Elle raconte cette histoire très personnelle mais sans jamais évoquer précisément ses parents. C’est pour que chacune et chacun puisse s’approprier ses mots en fonction de son vécu?
Oui, bien sûr. J’aime bien écrire comme ça. Il y a des fois où il faut appeler un chat un chat et dire les choses de manière très frontale. Et des fois, rendre la chanson plus imagée, c’est une manière de garder de la pudeur. Mais, comme vous dites, c’est aussi permettre à d’autres de s’approprier la chanson en la faisant résonner avec des épreuves différentes.

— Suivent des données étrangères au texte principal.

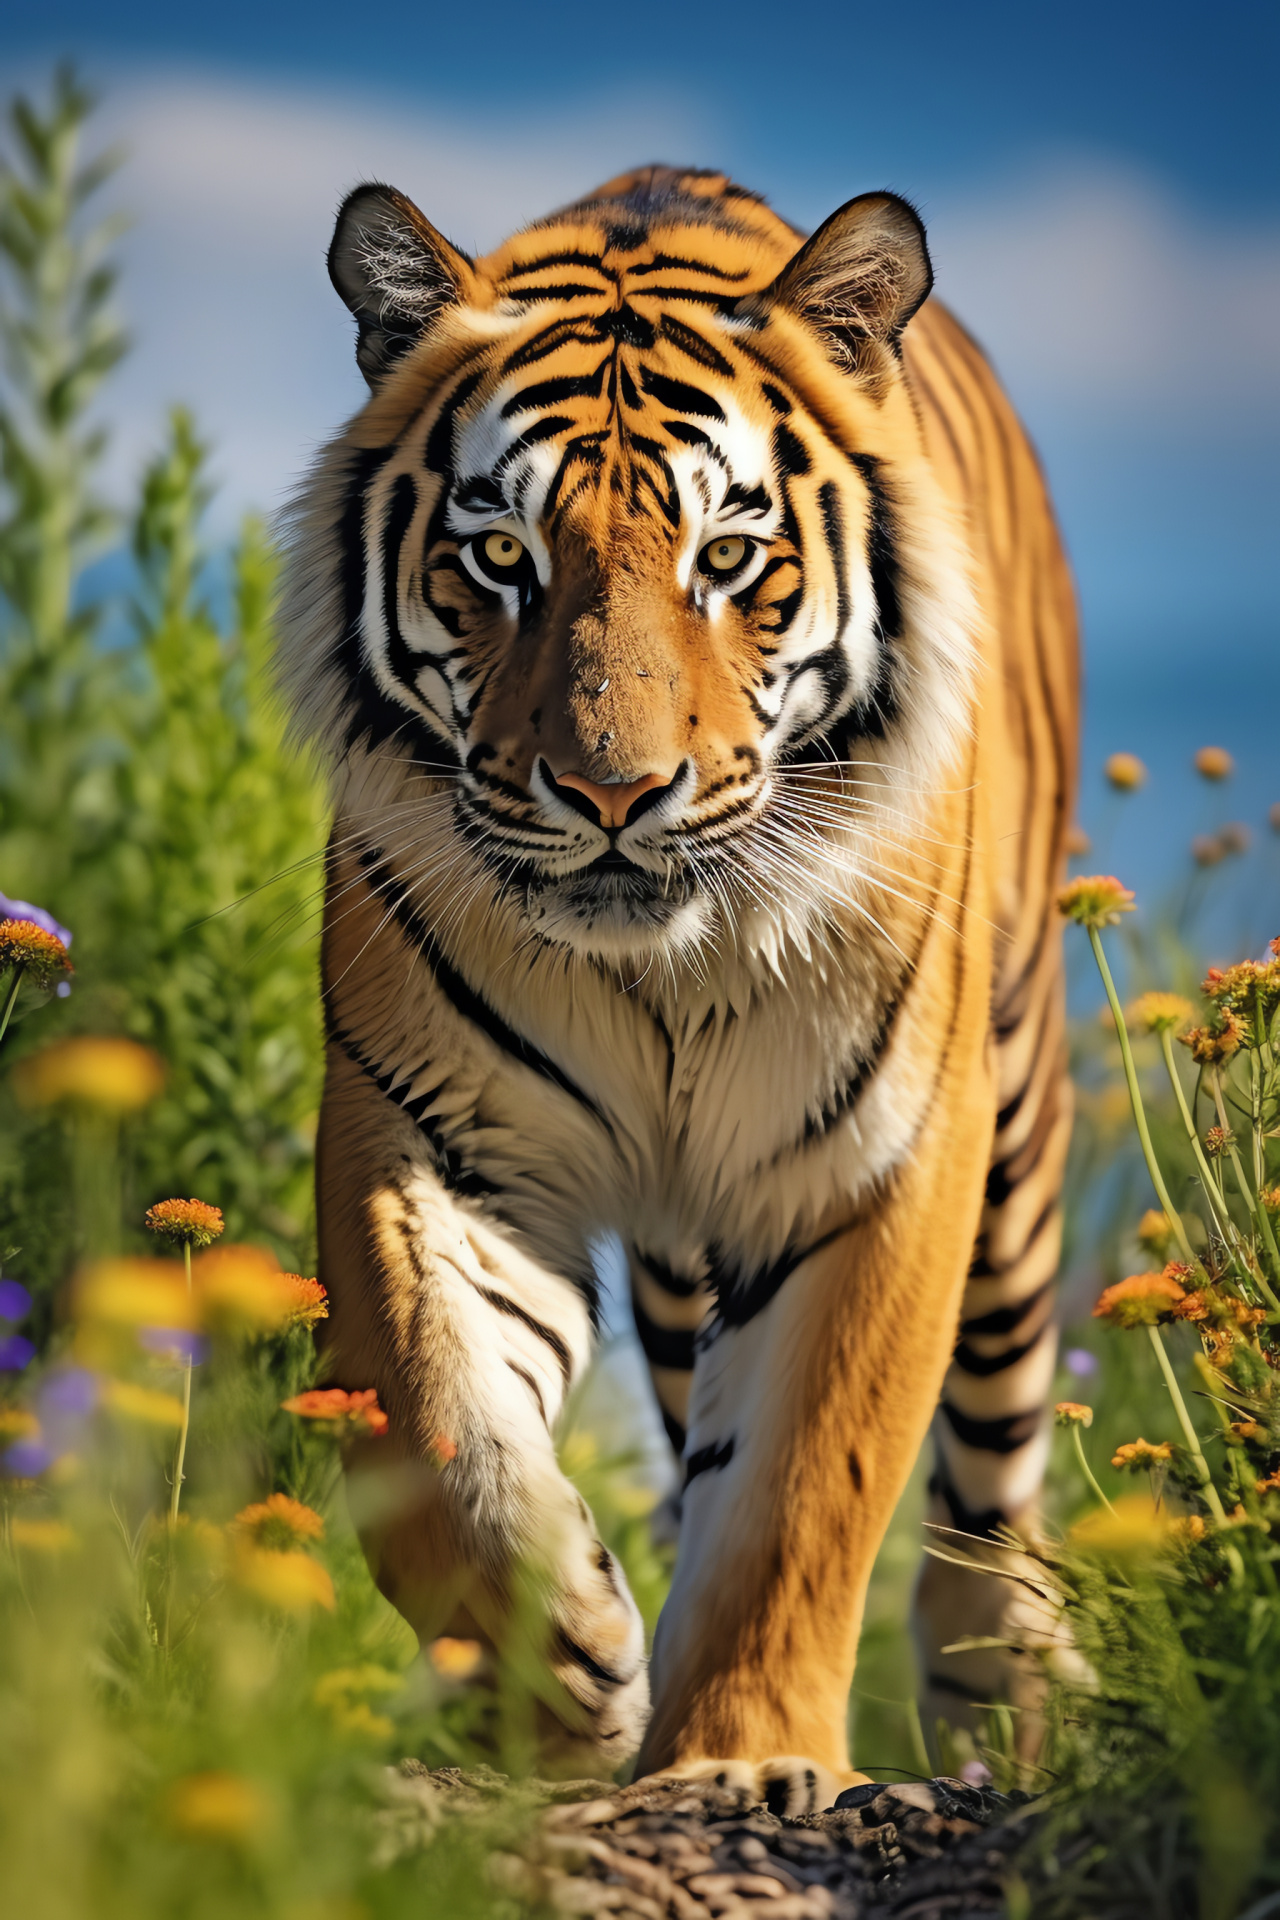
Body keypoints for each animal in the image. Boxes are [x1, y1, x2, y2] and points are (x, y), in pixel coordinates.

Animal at [282, 161, 1082, 1797]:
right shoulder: (434, 1134)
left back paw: (1003, 1702)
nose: (612, 794)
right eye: (501, 557)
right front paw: (563, 1665)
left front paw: (742, 1760)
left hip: (1019, 1125)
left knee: (991, 1460)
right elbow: (428, 1409)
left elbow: (800, 1487)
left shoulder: (877, 1158)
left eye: (728, 559)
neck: (661, 971)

Vous vous considérez comme quelqu’un de pudique?
Oui. Je me suis découvert plus impudique dans mes textes. J’y ai de la facilité pour aborder des sujets plus profonds, plus personnels. Mais, dans ma vie de tous les jours, je ne parle pas forcément de choses personnelles. Même avec mes proches. Ceci dit, je fais toujours attention. Quand j’écris un beau texte d’amour, je considère que vous n’avez rien appris sur mon couple ou sur ma compagne. Ça reste des mots sur des sentiments humains mais je ne dévoile rien de ma vie privée. Ce n’est pas le but.
Vous arrivez, dans l’intimité, à dire «je t’aime» à votre femme et à vos enfants comme vous le leur dites dans vos textes?

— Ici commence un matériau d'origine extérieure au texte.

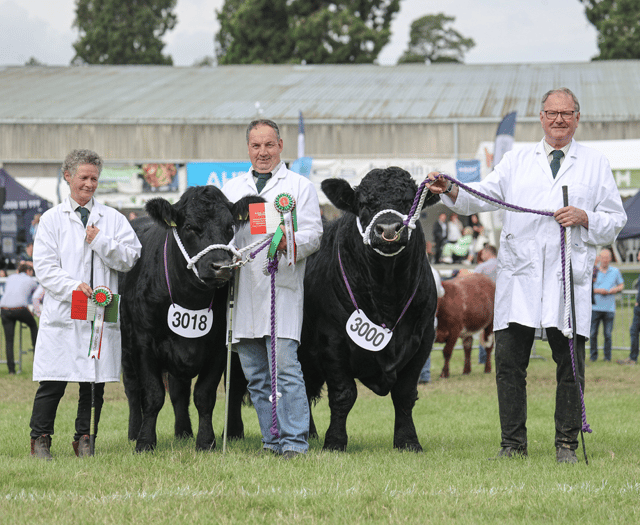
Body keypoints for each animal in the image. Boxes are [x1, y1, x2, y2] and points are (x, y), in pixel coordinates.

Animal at [298, 167, 440, 450]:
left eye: (409, 201)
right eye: (364, 203)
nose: (388, 228)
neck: (387, 293)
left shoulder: (424, 339)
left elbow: (405, 394)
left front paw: (408, 441)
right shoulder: (332, 340)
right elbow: (344, 394)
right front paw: (335, 442)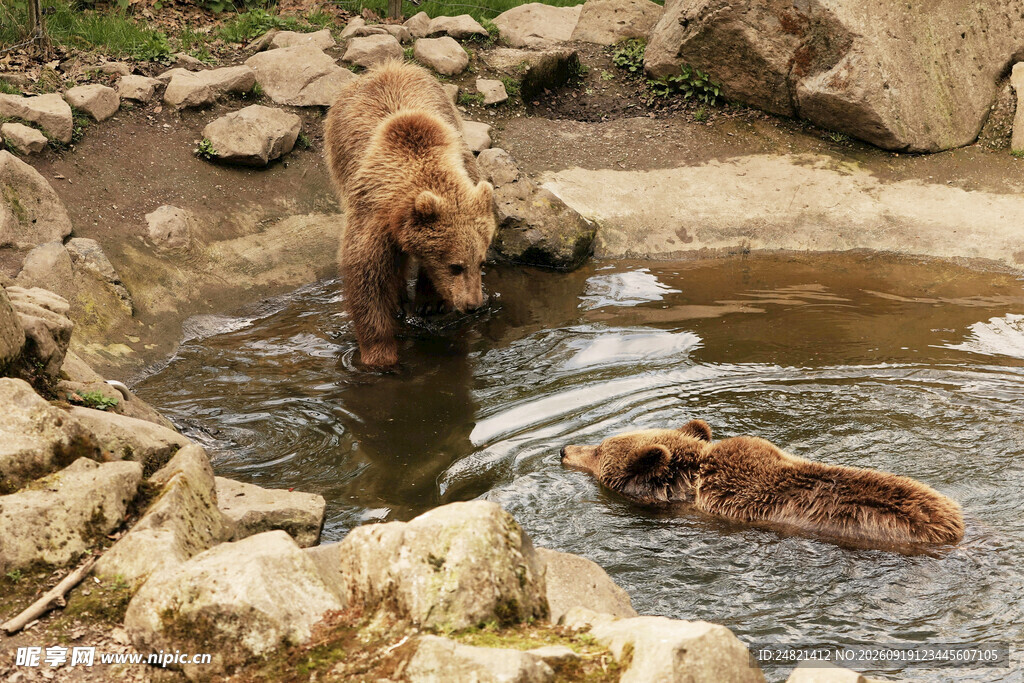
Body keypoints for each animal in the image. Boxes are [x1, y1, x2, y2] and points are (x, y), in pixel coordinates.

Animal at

Ça, c’est ma vie privée. Je ne vais pas vous le dire.
Alors enchaînons. Votre duo avec Suzane, «Pendant 24h», où vous imaginez vivre la vie d’une femme, figure probablement parmi vos morceaux les plus engagés. C’est votre manière d’essayer de faire bouger les lignes?
Je n’ai pas la prétention de changer les choses avec une chanson ou avec un album. C’est juste une manière de montrer que je suis présent dans mon monde et pas dans une bulle éloignée des problèmes de cette société. Après, quand je ressens le besoin de parler d’un thème et que je me sens légitime, je n’hésite pas. Au final, tant mieux si ça fait s’interroger ne serait-ce que deux ou trois personnes lorsqu’elles entendent tel ou tel texte. Mais je n’irai pas jusqu’à dire que je vais changer le monde.
Tout votre dernier album, «Mesdames», est une puissante déclaration d’amour mais aussi une forme de mea culpa. Il s’adresse aux femmes dans leur ensemble, à celles qu’on n’a pas osé aborder, à celles qu’on a aimées, à celles qu’on admire, à celles qui nous sont proches comme pourrait l’être une sœur, à celles qui sont parties. Pourquoi?
Parce qu’elles le valent bien. Il y avait un double objectif. Le premier était purement artistique: me faire plaisir en faisant des duos avec des femmes que j’admire, que j’avais envie de rencontrer et avec qui j’avais envie de partager une chanson. Le second était de mettre à l’honneur les femmes dans un monde toujours inégalitaire et très violent envers elles. C’était un peu l’occasion de faire un petit mea culpa au nom de ce monde-là, de cette société et des hommes.